Inovasi Berbuah Pundi Rupiah di Tengah Pandemi

Para istri nelayan bakau di Langkat menyajikan keripik jeruju hasil produksi mereka (Sumber gambar: Danang Firmanto/Dok. Pribadi).

Para istri nelayan bakau di Langkat menyajikan keripik jeruju hasil produksi mereka (Sumber gambar: Danang Firmanto/Dok. Pribadi).

Like

Bertahan hidup di tengah pandemi Coronavirus Disease 2019 (Covid-19) menjadi tantangan bagi masyarakat saat ini. Betapa tidak, pandemi yang belum juga berakhir justru kian memukul sebagian masyarakat yang berpenghasilan rendah.

Tak terkecuali bagi warga Desa Lubuk Kertang, Kabupaten Langkat, Sumatera Utara. Mereka yang mayoritas berprofesi sebagai nelayan bakau harus mencari peluang usaha lain agar api tungku di rumah mereka tetap menyala.

Sejak munculnya kasus positif Covid-19 pertama di Indonesia, penyebaran virus tersebut terus meningkat. Sumatera Utara termasuk wilayah yang cukup banyak terpapar.

Dari 34 provinsi, ia menempati urutan ketujuh setelah Kalimantan Selatan. Jumlah penduduk yang terkonfirmasi positif corona sebanyak 3.931 dengan angka kematian 194 orang hingga akhir Juli 2020.

Kondisi demikian membuat Pemerintah Kabupaten Langkat, Sumatera Utara bergegas menggelontorkan bantuan. Dikutip dari Kabar Sumatra yang dimuat pada laman Bisnis.com, pemerintah setempat bakal mengucurkan dana Rp 6,9 miliar untuk percepatan penanganan Covid-19. Di samping itu, langkah-langkah pemulihan perekonomian di tingkat keluarga juga terus dilakukan.

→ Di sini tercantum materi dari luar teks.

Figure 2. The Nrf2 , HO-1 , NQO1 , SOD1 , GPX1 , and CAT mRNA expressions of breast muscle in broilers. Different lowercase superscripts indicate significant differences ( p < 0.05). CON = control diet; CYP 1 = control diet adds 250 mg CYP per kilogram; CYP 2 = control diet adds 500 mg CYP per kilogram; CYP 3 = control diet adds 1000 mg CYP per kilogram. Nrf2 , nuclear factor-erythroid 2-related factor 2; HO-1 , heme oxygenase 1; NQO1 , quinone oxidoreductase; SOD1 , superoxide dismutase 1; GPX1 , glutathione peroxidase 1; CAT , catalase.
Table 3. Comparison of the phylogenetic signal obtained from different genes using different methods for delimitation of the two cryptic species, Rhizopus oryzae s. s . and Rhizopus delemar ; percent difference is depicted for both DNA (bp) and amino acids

Melalui keuletan tangan para istri nelayan itulah, daun pohon jeruju (Acanthus Ilicifolius) dapat diolah menjadi makanan. Daun yang tumbuh pada tanaman bakau tersebut diubah menjadi keripik yang renyah.

Mereka menyebutnya sebagai keripik jeruju. Selain disebut-sebut sebagai obat herbal dari beberapa penyakit seperti batuk dan hepatitis, rasa yang dihasilkan pun gurih dan sedikit manis.

Daliana, Ketua Kelompok Perempuan Nelayan Lubuk Kertang mengatakan keripik jeruju memang menjadi salah satu ladang tambahan penghasilan bagi warga nelayan di daerahnya sekarang. Hasilnya pun lumayan, pesanan keripik datang dari para mahasiswa Universitas Sumatera Utara (USU) dan kerabat mereka di luar kota.

Harga jual satu bungkus keripik jeruju seberat 70 gram pun terjangkau sekitar Rp5.000-7.000. Sedangkan untuk keripik per kilogramnya bisa dihargai hingga Rp 80 ribu.

Kelompok Perempuan Nelayan Lubuk Kertang tersebut terbentuk atas pendampingan organisasi Kesatuan Nelayan Tradisional Indonesia (KNTI). Sebelum memulai mengembangkan usaha keripik jeruju, Daliana pernah terlebih dulu mengikuti pelatihan pembuatan keripik daun bakau di Berastagi, Sumatera Utara.

KNTI juga mengirimkan perempuan berusia 47 tahun tersebut ke Serdang Bedagai untuk melakukan studi banding pengolahan keripik jeruju yang telah dilakukan kelompok perempuan nelayan di sana.

Sepulang dari Serdang Bedagai, Daliana mulai menularkan cara produksi keripik jeruju ke istri-istri nelayan di desanya. Dari situ lah, belasan orang ikut mengembangkan usaha keripik. Menurut dia, tak susah mengolah daun jeruju menjadi keripik.

Mereka tinggal menghaluskan daun tersebut dengan cara ditumbuk dan mencampurnya dengan bawang. Karena rasa dasar daun jeruju sudah enak maka tak perlu lagi membubuhkan penyedap rasa dan bahan pengawet. Namun, keripik jeruju hanya bertahan maksimal sebulan sejak pengemasan.

Yang menarik adalah setiap anggota kelompok perempuan nelayan di Lubuk Kertang selalu menyetor iuran Rp1.000 per hari. Uang yang sudah terkumpul kemudian mereka belanjakan untuk membeli peralatan dan perlengkapan pembuatan keripik. Mereka berharap dengan usaha keripik jeruju tersebut bisa membantu menopang perekonomian keluarga selama pandemi Covid-19.